I press my palms to my thighs to hold myself together.
“People I thought were my friends turned on me. Coworkers testified against me. The internet tore me apart. Every day, new articles popped up, think pieces with strangers debating whether I was brave or manipulative. If I was telling the truth or making it all up for attention.”
I exhale. “I lost my company. My reputation. My family. My sense of self. Everything I built and loved was taken from me.”
Ryder’s eyes are locked on mine; they are burning.
“The lawsuit dragged on for months, but in the end, I just wanted it to be over, so I settled. I sold my shares in the company and signed an NDA. I agreed never to speak about what happened to anyone. Everything I told you tonight, I’m not legally allowed to talk about. You could ruin me just by knowing this. It’s why I didn’t tell you in the beginning. You said you weren’t sure if this relationship was important enough to share with your son, and I guess I needed more than one date to break my NDA. But I’m also tired of keeping it in, of watching my back, of wondering who’ll try to get me next. And if there is one person I can give the power to destroy me, you’re the only one I trust.
“I came to Blue Crescent Harbor because I wanted to vanish,” I whisper. “I wanted to be someone new without a complicated past that followed me everywhere. And then I met you.”
Ryder looks like he’s about to spring up from his chair to go murder someone, but he keeps still and lets me speak.

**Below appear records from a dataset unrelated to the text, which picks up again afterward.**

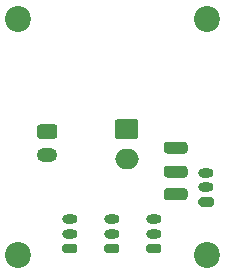
<source format=gbr>
%TF.GenerationSoftware,KiCad,Pcbnew,(5.1.9)-1*%
%TF.CreationDate,2021-08-13T00:41:12+01:00*%
%TF.ProjectId,heli-servo-board,68656c69-2d73-4657-9276-6f2d626f6172,rev?*%
%TF.SameCoordinates,Original*%
%TF.FileFunction,Soldermask,Top*%
%TF.FilePolarity,Negative*%
%FSLAX46Y46*%
G04 Gerber Fmt 4.6, Leading zero omitted, Abs format (unit mm)*
G04 Created by KiCad (PCBNEW (5.1.9)-1) date 2021-08-13 00:41:12*
%MOMM*%
%LPD*%
G01*
G04 APERTURE LIST*
%ADD10O,1.750000X1.200000*%
%ADD11O,1.300000X0.800000*%
%ADD12O,2.000000X1.700000*%
%ADD13C,2.200000*%
G04 APERTURE END LIST*
D10*
%TO.C,REF\u002A\u002A*%
X162433000Y-153511000D03*
G36*
G01*
X161807600Y-150911000D02*
X163058400Y-150911000D01*
G75*
G02*
X163308000Y-151160600I0J-249600D01*
G01*
X163308000Y-151861400D01*
G75*
G02*
X163058400Y-152111000I-249600J0D01*
G01*
X161807600Y-152111000D01*
G75*
G02*
X161558000Y-151861400I0J249600D01*
G01*
X161558000Y-151160600D01*
G75*
G02*
X161807600Y-150911000I249600J0D01*
G01*
G37*
%TD*%
D11*
%TO.C,J1*%
X175895000Y-154980000D03*
X175895000Y-156230000D03*
G36*
G01*
X176345000Y-157880000D02*
X175445000Y-157880000D01*
G75*
G02*
X175245000Y-157680000I0J200000D01*
G01*
X175245000Y-157280000D01*
G75*
G02*
X175445000Y-157080000I200000J0D01*
G01*
X176345000Y-157080000D01*
G75*
G02*
X176545000Y-157280000I0J-200000D01*
G01*
X176545000Y-157680000D01*
G75*
G02*
X176345000Y-157880000I-200000J0D01*
G01*
G37*
%TD*%
%TO.C,J4*%
X171450000Y-158917000D03*
X171450000Y-160167000D03*
G36*
G01*
X171900000Y-161817000D02*
X171000000Y-161817000D01*
G75*
G02*
X170800000Y-161617000I0J200000D01*
G01*
X170800000Y-161217000D01*
G75*
G02*
X171000000Y-161017000I200000J0D01*
G01*
X171900000Y-161017000D01*
G75*
G02*
X172100000Y-161217000I0J-200000D01*
G01*
X172100000Y-161617000D01*
G75*
G02*
X171900000Y-161817000I-200000J0D01*
G01*
G37*
%TD*%
%TO.C,J3*%
X167894000Y-158917000D03*
X167894000Y-160167000D03*
G36*
G01*
X168344000Y-161817000D02*
X167444000Y-161817000D01*
G75*
G02*
X167244000Y-161617000I0J200000D01*
G01*
X167244000Y-161217000D01*
G75*
G02*
X167444000Y-161017000I200000J0D01*
G01*
X168344000Y-161017000D01*
G75*
G02*
X168544000Y-161217000I0J-200000D01*
G01*
X168544000Y-161617000D01*
G75*
G02*
X168344000Y-161817000I-200000J0D01*
G01*
G37*
%TD*%
%TO.C,J2*%
X164338000Y-158917000D03*
X164338000Y-160167000D03*
G36*
G01*
X164788000Y-161817000D02*
X163888000Y-161817000D01*
G75*
G02*
X163688000Y-161617000I0J200000D01*
G01*
X163688000Y-161217000D01*
G75*
G02*
X163888000Y-161017000I200000J0D01*
G01*
X164788000Y-161017000D01*
G75*
G02*
X164988000Y-161217000I0J-200000D01*
G01*
X164988000Y-161617000D01*
G75*
G02*
X164788000Y-161817000I-200000J0D01*
G01*
G37*
%TD*%
D12*
%TO.C,J6*%
X169164000Y-153797000D03*
G36*
G01*
X168414000Y-150447000D02*
X169914000Y-150447000D01*
G75*
G02*
X170164000Y-150697000I0J-250000D01*
G01*
X170164000Y-151897000D01*
G75*
G02*
X169914000Y-152147000I-250000J0D01*
G01*
X168414000Y-152147000D01*
G75*
G02*
X168164000Y-151897000I0J250000D01*
G01*
X168164000Y-150697000D01*
G75*
G02*
X168414000Y-150447000I250000J0D01*
G01*
G37*
%TD*%
%TO.C,J9*%
G36*
G01*
X172572000Y-156314000D02*
X174072000Y-156314000D01*
G75*
G02*
X174322000Y-156564000I0J-250000D01*
G01*
X174322000Y-157064000D01*
G75*
G02*
X174072000Y-157314000I-250000J0D01*
G01*
X172572000Y-157314000D01*
G75*
G02*
X172322000Y-157064000I0J250000D01*
G01*
X172322000Y-156564000D01*
G75*
G02*
X172572000Y-156314000I250000J0D01*
G01*
G37*
%TD*%
%TO.C,J8*%
G36*
G01*
X172572000Y-154409000D02*
X174072000Y-154409000D01*
G75*
G02*
X174322000Y-154659000I0J-250000D01*
G01*
X174322000Y-155159000D01*
G75*
G02*
X174072000Y-155409000I-250000J0D01*
G01*
X172572000Y-155409000D01*
G75*
G02*
X172322000Y-155159000I0J250000D01*
G01*
X172322000Y-154659000D01*
G75*
G02*
X172572000Y-154409000I250000J0D01*
G01*
G37*
%TD*%
%TO.C,J7*%
G36*
G01*
X172572000Y-152377000D02*
X174072000Y-152377000D01*
G75*
G02*
X174322000Y-152627000I0J-250000D01*
G01*
X174322000Y-153127000D01*
G75*
G02*
X174072000Y-153377000I-250000J0D01*
G01*
X172572000Y-153377000D01*
G75*
G02*
X172322000Y-153127000I0J250000D01*
G01*
X172322000Y-152627000D01*
G75*
G02*
X172572000Y-152377000I250000J0D01*
G01*
G37*
%TD*%
D13*
%TO.C,H4*%
X176000000Y-162000000D03*
%TD*%
%TO.C,H3*%
X176000000Y-142000000D03*
%TD*%
%TO.C,H2*%
X160000000Y-162000000D03*
%TD*%
%TO.C,H1*%
X160000000Y-142000000D03*
%TD*%
M02*

</source>
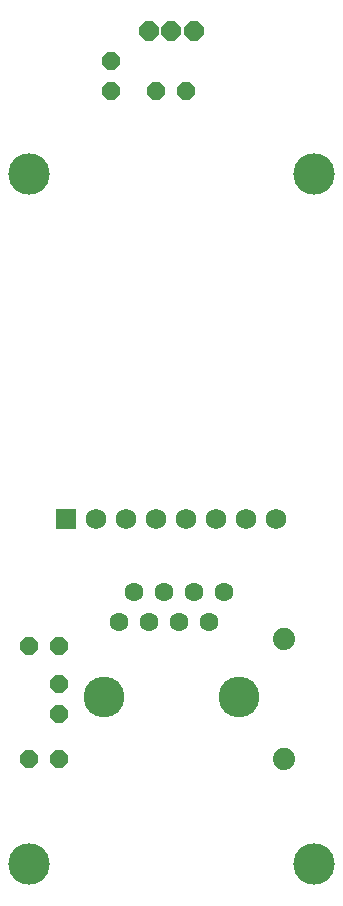
<source format=gts>
G75*
G70*
%OFA0B0*%
%FSLAX24Y24*%
%IPPOS*%
%LPD*%
%AMOC8*
5,1,8,0,0,1.08239X$1,22.5*
%
%ADD10OC8,0.0600*%
%ADD11C,0.0740*%
%ADD12C,0.1360*%
%ADD13C,0.0630*%
%ADD14OC8,0.0634*%
%ADD15R,0.0680X0.0680*%
%ADD16C,0.0680*%
%ADD17C,0.1380*%
D10*
X002427Y005101D03*
X003427Y005101D03*
X003427Y006601D03*
X003427Y007601D03*
X003427Y008851D03*
X002427Y008851D03*
X005177Y027351D03*
X005177Y028351D03*
X006677Y027351D03*
X007677Y027351D03*
D11*
X010927Y009101D03*
X010927Y005101D03*
D12*
X009427Y007151D03*
X004927Y007151D03*
D13*
X005427Y009651D03*
X005927Y010651D03*
X006427Y009651D03*
X006927Y010651D03*
X007427Y009651D03*
X007927Y010651D03*
X008427Y009651D03*
X008927Y010651D03*
D14*
X007927Y029351D03*
X007177Y029351D03*
X006427Y029351D03*
D15*
X003677Y013101D03*
D16*
X004677Y013101D03*
X005677Y013101D03*
X006677Y013101D03*
X007677Y013101D03*
X008677Y013101D03*
X009677Y013101D03*
X010677Y013101D03*
D17*
X002427Y001601D03*
X011927Y001601D03*
X011927Y024601D03*
X002427Y024601D03*
M02*

</source>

“You were everything I wasn’t expecting,” I confess. “Honest, unconcerned with money or status or any of the things that mattered in LA. You cared about your son. Your family. Your land. And you made me feel… safe. Like I could be myself without being judged.”
Tears spill down my cheeks.
“But I was scared that if you knew who I was, I’d lose you before I even had you. That you’d see me the way everyone else did. Like I was damaged. Problematic. Not worth the trouble. So I kept everything inside, and it was wrong. I should’ve told you, especially after you opened up to me about Abigail. You trusted me with your pain, and I didn’t trust you with mine.
“I’m sorry. And I know I don’t deserve your forgiveness. But I’m asking anyway if there’s a way we can move past this?”
Ryder’s fists are tight, knuckles white. “I don’t think I can,” he says, spreading ice over my chest, but then he adds, “Not until I’ve gone to LA and beaten that bastard to a pulp.”
“He doesn’t matter.” I stand up. “Karma already caught up with them. All their new games have flopped, and the studio is going under. Sony or Microsoft will buy them for pennies on the dollar soon.” I walk to his side of the porch. “But I don’t care about any of that. I only care about us. Can you forgive me?”
His jaw works as if he’s chewing words he can’t swallow or let out. The silence stretches thin enough to snap, and I’m terrified it will break the wrong way—that he’ll tell me to leave, that we’re done, that some things can’t be forgiven no matter how many ugly truths you spill at someone’s feet.
His hands uncurl from the armrests, stiff, like he’s forcing them to cooperate.
“Yeah,” he says finally. “I forgive you.”